I actually really enjoy taking trips. Of course, packing up the car isn’t always the most fun, nor is scrambling to remember all the little things to make the trip more comfortable, nor is fighting to get out of the city. But then… once you’re out of the city limits, away from the traffic and the stop lights, everything gets nicer. The car settles into a steady pace, the air is fresher, and the world seems to unfurl before us as the horizon expands. I watch the passing countryside change, from villages to mountains to canyons to valleys that stretch wide, inviting families and clans to live in completely isolated places. Thriving villages appear in these hollows and they fascinate me. I love imagining the life people lead in these little enclaves. They are but a blink of an eye for a car-traveler like me, yet for them life is significant.

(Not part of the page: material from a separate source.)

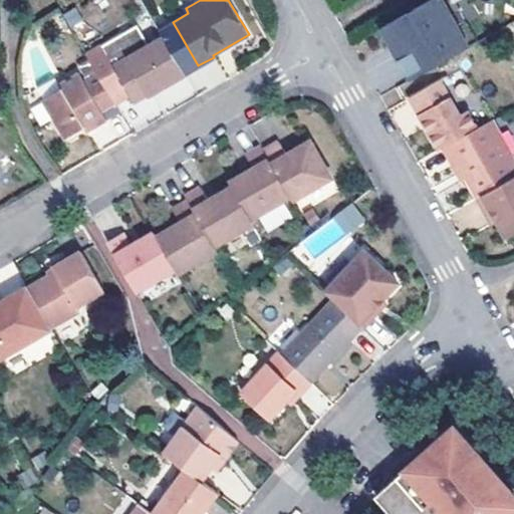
[(468,42),(442,0),(421,0),(379,25),(390,42),(395,39),(401,49),(398,51),(411,74),(468,42)]
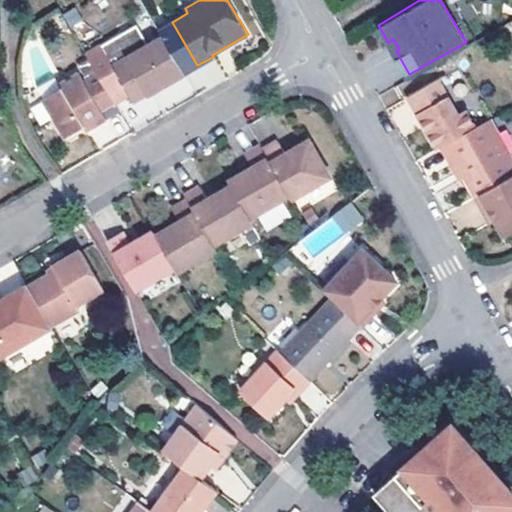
[(440,0),(466,42),(475,36),(463,16),(476,9),(470,0),(440,0)]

I love imagining life in the individual settings as we pass through. What is that woman thinking as she washes her carpet on the street? How long will that boy spend on the back of that horse and where will he go? What does the inside of that house look like and what stories and jokes would we hear if we sat on some pillows and listened, while drinking tea? What TV shows do they like; does that kid with the ball cap even know who the Packers are? If we told them would they say: what is a “packer”?

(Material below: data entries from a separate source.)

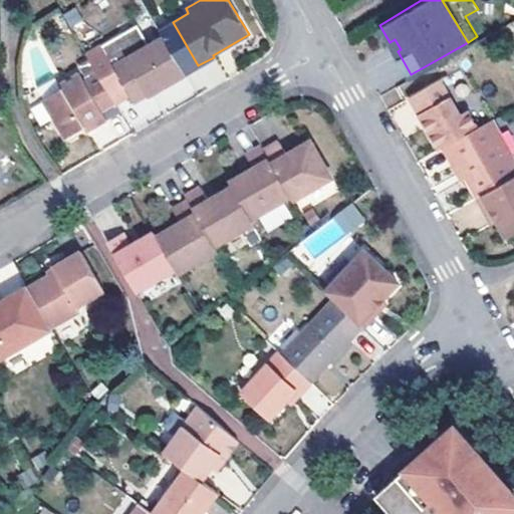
[(198,65),(173,22),(159,30),(163,36),(185,74),(198,65)]
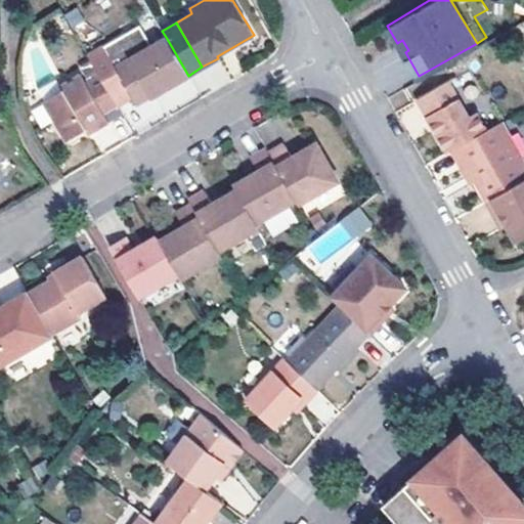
[(139,25),(102,47),(115,67),(151,45),(139,25)]
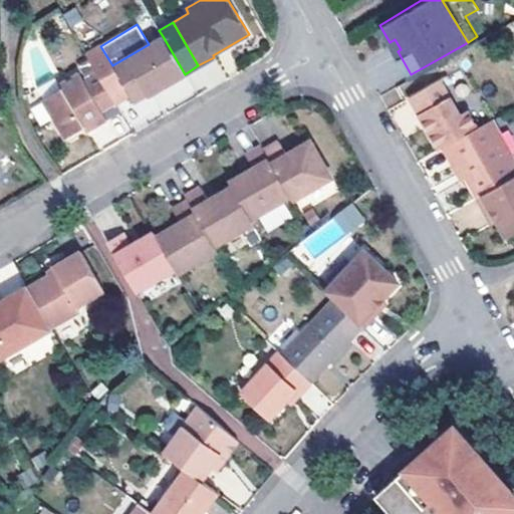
[(185,74),(163,36),(149,44),(138,51),(160,89),(185,75),(185,74)]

The thrill of getting a taste of a different life usually wears off, and I am ready to go back to my things, my home, and my comfort-zone. Impatience sets in to get home. And no matter where in the world home is, at this point in the journey there is no sweeter feeling than thinking about my own bed, my own coffee mug brimming with coffee made just the way I like it, and life back in my “normal” zone. My impatience really hits its peak on homeward drives, since I am so close, almost there, yet still not home.
Life is an adventure of walking a mile in someone else’s shoes. I treasure those footsteps. I also appreciate being able to put my own shoes back on.